=== SUPPLIED RECORDS ===
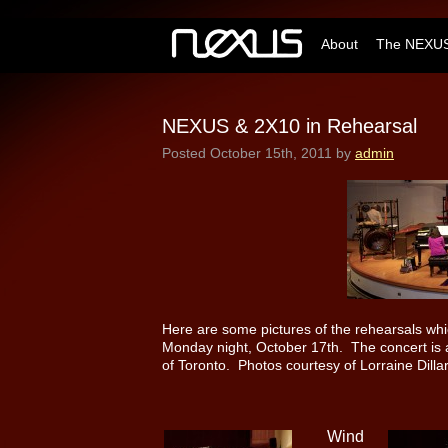
About
The NEXUS
NEXUS & 2X10 in Rehearsal
Posted
October 15th, 2011
by
admin
Here are some pictures of the rehearsals wh
Monday night, October 17th. The concert is at
of Toronto. Photos courtesy of Lorraine Dilla
Wind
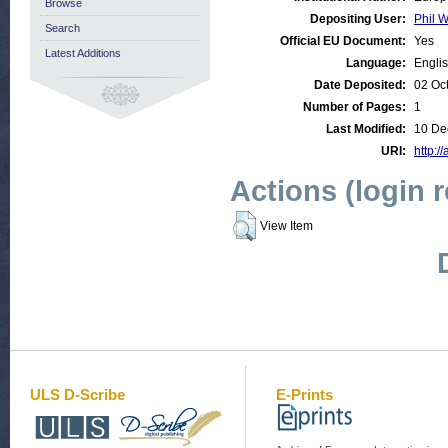
Browse
Depositing User:
Phil W
Search
Official EU Document:
Yes
Latest Additions
Language:
Engli
Date Deposited:
02 Oc
Number of Pages:
1
Last Modified:
10 De
URI:
http:/
Actions (login 
View Item
ULS D-Scribe
E-Prints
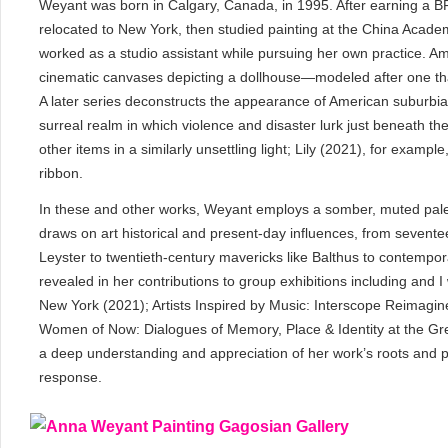
Weyant was born in Calgary, Canada, in 1995. After earning a BF
relocated to New York, then studied painting at the China Acad
worked as a studio assistant while pursuing her own practice. Am
cinematic canvases depicting a dollhouse—modeled after one th
A later series deconstructs the appearance of American suburbia i
surreal realm in which violence and disaster lurk just beneath the s
other items in a similarly unsettling light; Lily (2021), for exampl
ribbon.
In these and other works, Weyant employs a somber, muted palet
draws on art historical and present-day influences, from sevent
Leyster to twentieth-century mavericks like Balthus to contempor
revealed in her contributions to group exhibitions including and 
New York (2021); Artists Inspired by Music: Interscope Reimagi
Women of Now: Dialogues of Memory, Place & Identity at the Gre
a deep understanding and appreciation of her work’s roots and pa
response.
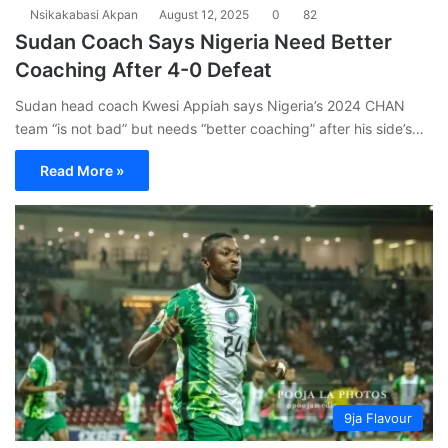
Nsikakabasi Akpan
August 12, 2025
0
82
Sudan Coach Says Nigeria Need Better
Coaching After 4-0 Defeat
Sudan head coach Kwesi Appiah says Nigeria’s 2024 CHAN
team “is not bad” but needs “better coaching” after his side’s…
Read More »
9ja Flavour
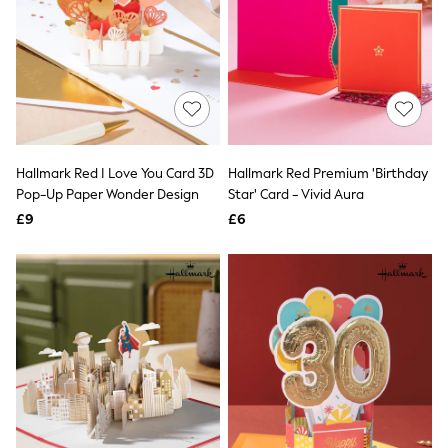
Airport Outfits
All Denim
New In Denim
Wide Leg Jeans
Bootcut & Flare Jeans
Cropped Jeans
Skinny Jeans
Hourglass Jeans
Denim Shorts
Hallmark Red I Love You Card 3D
Hallmark Red Premium 'Birthday
Denim Skirts
Pop-Up Paper Wonder Design
Star' Card - Vivid Aura
Denim Jackets
Denim Shirts
£9
£6
Jorts
NEXT
Levi's
River Island
FatFace
GAP
New In Jackets & Coats
Lightweight Jackets
Denim Jackets
Funnel Neck Jackets
Bomber Jackets
Trench Coats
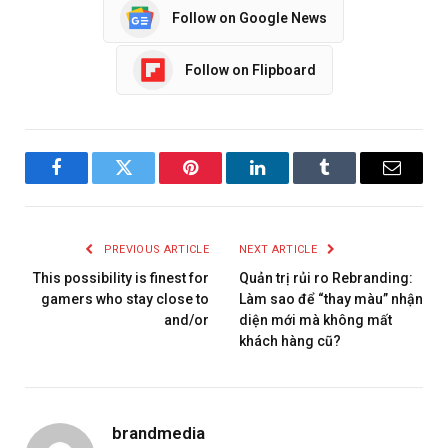
Follow on Google News
Follow on Flipboard
Facebook
Twitter
Pinterest
LinkedIn
Tumblr
Email
PREVIOUS ARTICLE
NEXT ARTICLE
This possibility is finest for
Quản trị rủi ro Rebranding:
gamers who stay close to
Làm sao để “thay màu” nhận
and/or
diện mới mà không mất
khách hàng cũ?
brandmedia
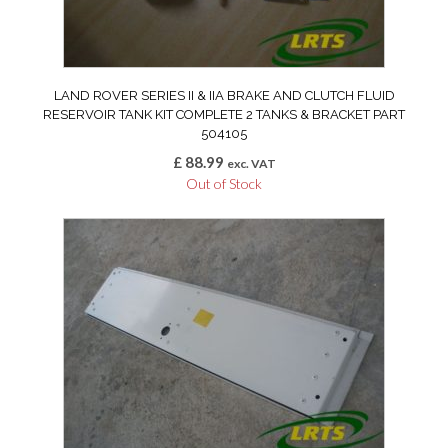
LAND ROVER SERIES II & IIA BRAKE AND CLUTCH FLUID
RESERVOIR TANK KIT COMPLETE 2 TANKS & BRACKET PART
504105
£
88.99
exc. VAT
Out of Stock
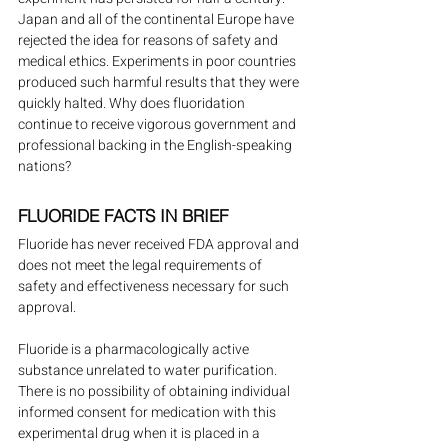
Japan and all of the continental Europe have 
rejected the idea for reasons of safety and 
medical ethics. Experiments in poor countries 
produced such harmful results that they were 
quickly halted. Why does fluoridation 
continue to receive vigorous government and 
professional backing in the English-speaking 
nations?
FLUORIDE FACTS IN BRIEF
Fluoride has never received FDA approval and 
does not meet the legal requirements of 
safety and effectiveness necessary for such 
approval.
Fluoride is a pharmacologically active 
substance unrelated to water purification. 
There is no possibility of obtaining individual 
informed consent for medication with this 
experimental drug when it is placed in a 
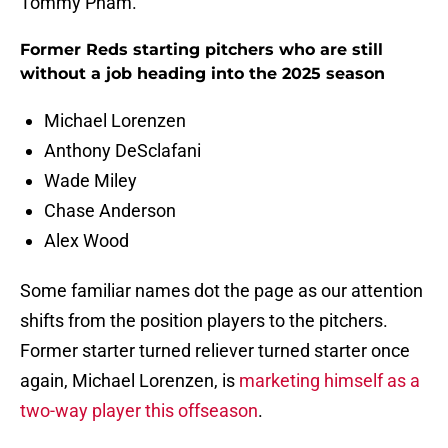
Tommy Pham.
Former Reds starting pitchers who are still
without a job heading into the 2025 season
Michael Lorenzen
Anthony DeSclafani
Wade Miley
Chase Anderson
Alex Wood
Some familiar names dot the page as our attention
shifts from the position players to the pitchers.
Former starter turned reliever turned starter once
again, Michael Lorenzen, is
marketing himself as a
two-way player this offseason
.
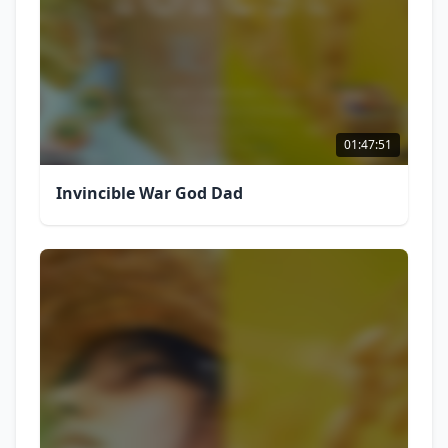
01:47:51
Invincible War God Dad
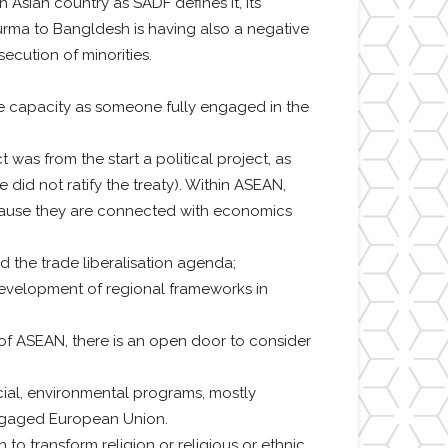
Asian country as SADF defines it, its
Burma to Bangldesh is having also a negative
ecution of minorities.
e capacity as someone fully engaged in the
as from the start a political project, as
id not ratify the treaty). Within ASEAN,
 because they are connected with economics
 the trade liberalisation agenda;
 development of regional frameworks in
a of ASEAN, there is an open door to consider
cial, environmental programs, mostly
ngaged European Union.
o transform religion or religious or ethnic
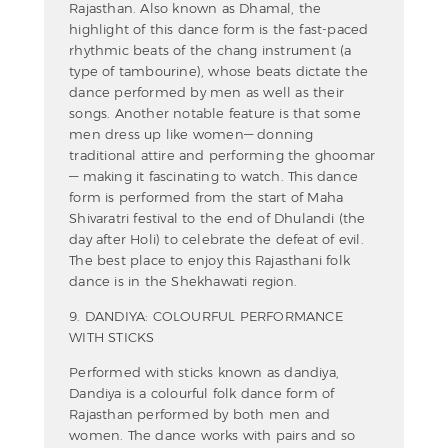
Rajasthan. Also known as Dhamal, the
highlight of this dance form is the fast-paced
rhythmic beats of the chang instrument (a
type of tambourine), whose beats dictate the
dance performed by men as well as their
songs. Another notable feature is that some
men dress up like women— donning
traditional attire and performing the ghoomar
— making it fascinating to watch. This dance
form is performed from the start of Maha
Shivaratri festival to the end of Dhulandi (the
day after Holi) to celebrate the defeat of evil.
The best place to enjoy this Rajasthani folk
dance is in the Shekhawati region.
9. DANDIYA: COLOURFUL PERFORMANCE
WITH STICKS
Performed with sticks known as dandiya,
Dandiya is a colourful folk dance form of
Rajasthan performed by both men and
women. The dance works with pairs and so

=== WHAT TO PRODUCE ===
Taking the entries above, extract every line from the one bearing "revealed in her" through the one bearing "Sudan head coach", exactly, with no pictures.

=== EXERCISE SOLUTION ===
revealed in her contributions to group exhibitions including and 
New York (2021); Artists Inspired by Music: Interscope Reimagi
Women of Now: Dialogues of Memory, Place & Identity at the Gre
a deep understanding and appreciation of her work’s roots and pa
response.
Nsikakabasi Akpan
August 12, 2025
0
82
Sudan Coach Says Nigeria Need Better
Coaching After 4-0 Defeat
Sudan head coach Kwesi Appiah says Nigeria’s 2024 CHAN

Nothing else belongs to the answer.